The whole story in told in detail in Adam Sisman’s splendid new biography (Weidenfeld & Nicolson, £25) of Hugh Trevor-Roper, the man behind the offer. The historian had taught Bhutto at Christ Church in the early 1950s. The two kept in touch as Bhutto climbed the political ladder at home. The politician’s desire for an honorary degree was “explained frankly” to T-R by the Pakistani High Commissioner in London.

The matter was taken up in earnest after Trevor-Roper and his wife, Lady Alexandra, were entertained as honoured guests in Pakistan. The Vice-Chancellor John Habbakkuk accepted T-R’s proposal and it was agreed by the Hebdomadal Council.

Then came unexpected opposition led by Wolfson College lecturer Richard Gombrich, who declared that Bhutto was guilty of atrocities. He successfully urged Congregation to veto the award.

While T-R courted controversy by blaming defeat “on the left and the Jews”, as Christopher Hitchens reported in the New Statesman, Bhutto himself was able to joke about it: “If I’d sat for the damned thing, I’d have got it easier.” He added that “the bizarre happening in Oxford” would not, “even in the slightest, influence my attitude towards the British people”.

Sisman’s book throws interesting light on relations between the Bhuttos and Oxford. In 1961, T-R explained to an incoming Dean that Bhutto had “greatly enjoyed being at Christ Church, is devoted to it, and, he having broken the ice, has been followed here by a swarm of other Bhuttos” [note the mixed metaphor].

Recently his grandson Bilawal Zardari Bhutto was at the college.

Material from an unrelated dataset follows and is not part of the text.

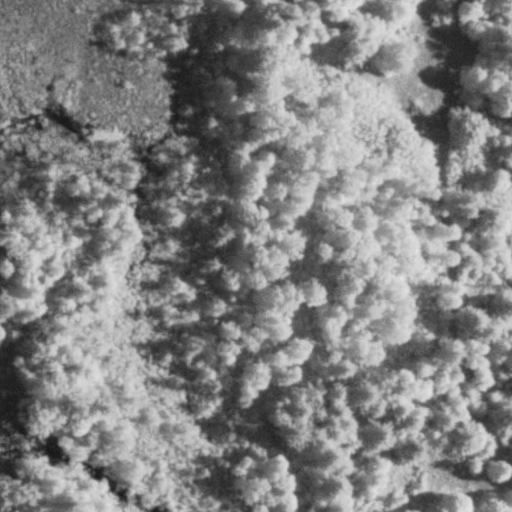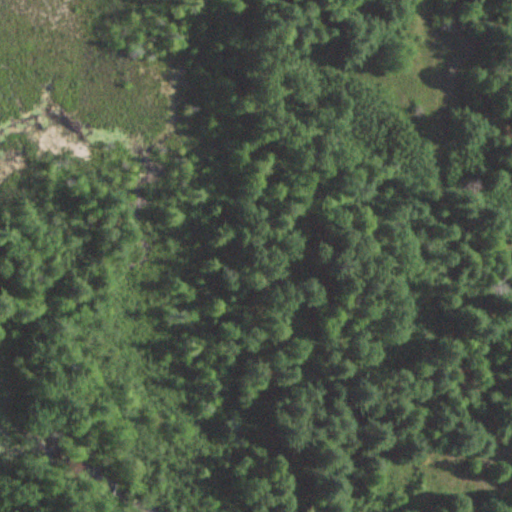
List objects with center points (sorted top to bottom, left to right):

He, of course, is the son of the late Benazir Bhutto, about whose admission to Lady Margaret Hall in the 1970s Sisman has something interesting to say. In 1973, Bhutto “thanked Hugh for ‘all the assistance that made it possible for my daughter Benazir to gain admission’”.

Now what does that mean? Does it suggest, bearing in mind T-R’s reputation as a fixer, a spot of wangling?